AN SNP MP has challenged the conservatives over their continued refusal to wear masks in Parliament.
Pete Wishart referred to Jacob Rees-Mogg, leader of the house of Commons, as “sir toff-a-lot” and urged him to wear a mask while travelling to the Tory conference in Manchester.
The MP for Perth and North Perthshire said: “I know now that there's absolutely nothing that will encourage Conservative members to take the safety of the college seriously in this house, and the pathetic defiance in refusing to wear a face mask is almost like a pathological childishness.”
He requested a meeting with party leaders following the conference recess “so we can agree a joint approach to safety in this workplace, so we at least don't have the ridiculous spectacle of a house divided by face masks, where they decide they won’t wear one and everybody on this side is wearing a face mask.”
Mr Wishart added: “ As he goes off, I just hope that Sir Toff-a-lot here will manage to find a face mask on his way to Manchester.”

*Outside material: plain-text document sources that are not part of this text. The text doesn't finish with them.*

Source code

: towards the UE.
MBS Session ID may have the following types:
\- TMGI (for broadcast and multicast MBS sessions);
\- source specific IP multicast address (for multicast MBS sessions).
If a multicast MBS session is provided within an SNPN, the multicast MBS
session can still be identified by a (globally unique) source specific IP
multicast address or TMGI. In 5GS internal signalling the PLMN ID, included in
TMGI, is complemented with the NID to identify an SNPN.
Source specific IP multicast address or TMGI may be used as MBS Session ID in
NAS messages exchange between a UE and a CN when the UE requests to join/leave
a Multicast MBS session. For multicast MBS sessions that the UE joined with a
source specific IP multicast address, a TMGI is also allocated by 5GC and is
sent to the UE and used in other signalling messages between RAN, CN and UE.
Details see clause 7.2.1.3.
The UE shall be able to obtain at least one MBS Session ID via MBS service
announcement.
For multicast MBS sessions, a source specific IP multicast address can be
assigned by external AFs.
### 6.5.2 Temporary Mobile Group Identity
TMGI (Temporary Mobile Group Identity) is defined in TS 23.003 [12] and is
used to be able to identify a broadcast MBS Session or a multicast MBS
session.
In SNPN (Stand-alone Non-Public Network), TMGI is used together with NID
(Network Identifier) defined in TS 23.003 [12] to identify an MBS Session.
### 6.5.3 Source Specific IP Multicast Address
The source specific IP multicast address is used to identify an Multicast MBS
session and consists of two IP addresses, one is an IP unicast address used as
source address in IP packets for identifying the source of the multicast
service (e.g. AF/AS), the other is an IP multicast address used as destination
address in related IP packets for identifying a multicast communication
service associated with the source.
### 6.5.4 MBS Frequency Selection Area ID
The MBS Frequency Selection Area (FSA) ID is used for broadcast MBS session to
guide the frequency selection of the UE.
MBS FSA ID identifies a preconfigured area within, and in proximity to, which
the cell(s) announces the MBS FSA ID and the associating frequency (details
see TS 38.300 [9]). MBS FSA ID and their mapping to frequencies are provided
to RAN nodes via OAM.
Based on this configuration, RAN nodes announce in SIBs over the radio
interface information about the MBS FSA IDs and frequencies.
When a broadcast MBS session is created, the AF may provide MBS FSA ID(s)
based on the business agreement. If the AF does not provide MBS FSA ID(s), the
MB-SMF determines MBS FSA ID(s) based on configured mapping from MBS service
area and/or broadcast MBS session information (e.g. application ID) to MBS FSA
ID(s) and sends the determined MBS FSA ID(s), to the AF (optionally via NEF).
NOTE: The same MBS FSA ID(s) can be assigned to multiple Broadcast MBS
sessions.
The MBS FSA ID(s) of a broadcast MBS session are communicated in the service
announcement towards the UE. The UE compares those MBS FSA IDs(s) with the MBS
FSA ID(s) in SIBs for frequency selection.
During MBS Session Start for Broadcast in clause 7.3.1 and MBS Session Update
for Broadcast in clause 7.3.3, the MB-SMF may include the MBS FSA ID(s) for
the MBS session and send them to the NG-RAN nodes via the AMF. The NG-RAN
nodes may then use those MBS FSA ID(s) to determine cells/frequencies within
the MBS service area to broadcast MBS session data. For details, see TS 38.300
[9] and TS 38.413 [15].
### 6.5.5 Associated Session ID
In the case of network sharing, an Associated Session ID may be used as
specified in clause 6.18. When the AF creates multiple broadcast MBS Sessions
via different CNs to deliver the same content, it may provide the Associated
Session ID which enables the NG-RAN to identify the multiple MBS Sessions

However Mr Rees-Mogg referred to a Labour MP who had been photographed on a train without a mask, and said: “You do wonder if there is one rule when the cameras are on and everybody is under vision, and another when people are on the railway trains not expecting to be snapped.”
Last week Mr Rees-Mogg indicated that Labour and the SNP could avoid the need to wear masks if they 'worked harder.
He suggested that Conservative MPs did not need to wear masks because they were regularly in the House of Commons with one another, and therefore were not 'strangers'.
He said: "The advice from Her Majesty's Government on face coverings is that they are not required by law in the workplace, and the government removed the legal requirement to wear face coverings in public places in indoor spaces.
"If you are in a crowded indoor space where you come into contact with people you don't normally meet, wearing a face covering can help reduce the spread of Covid.
"Is it not interesting that he, and perhaps this applies to the nationalists generally, do not normally meet other MPs? Perhaps, this is because they are not very assiduous in their attendance in the House of Commons?"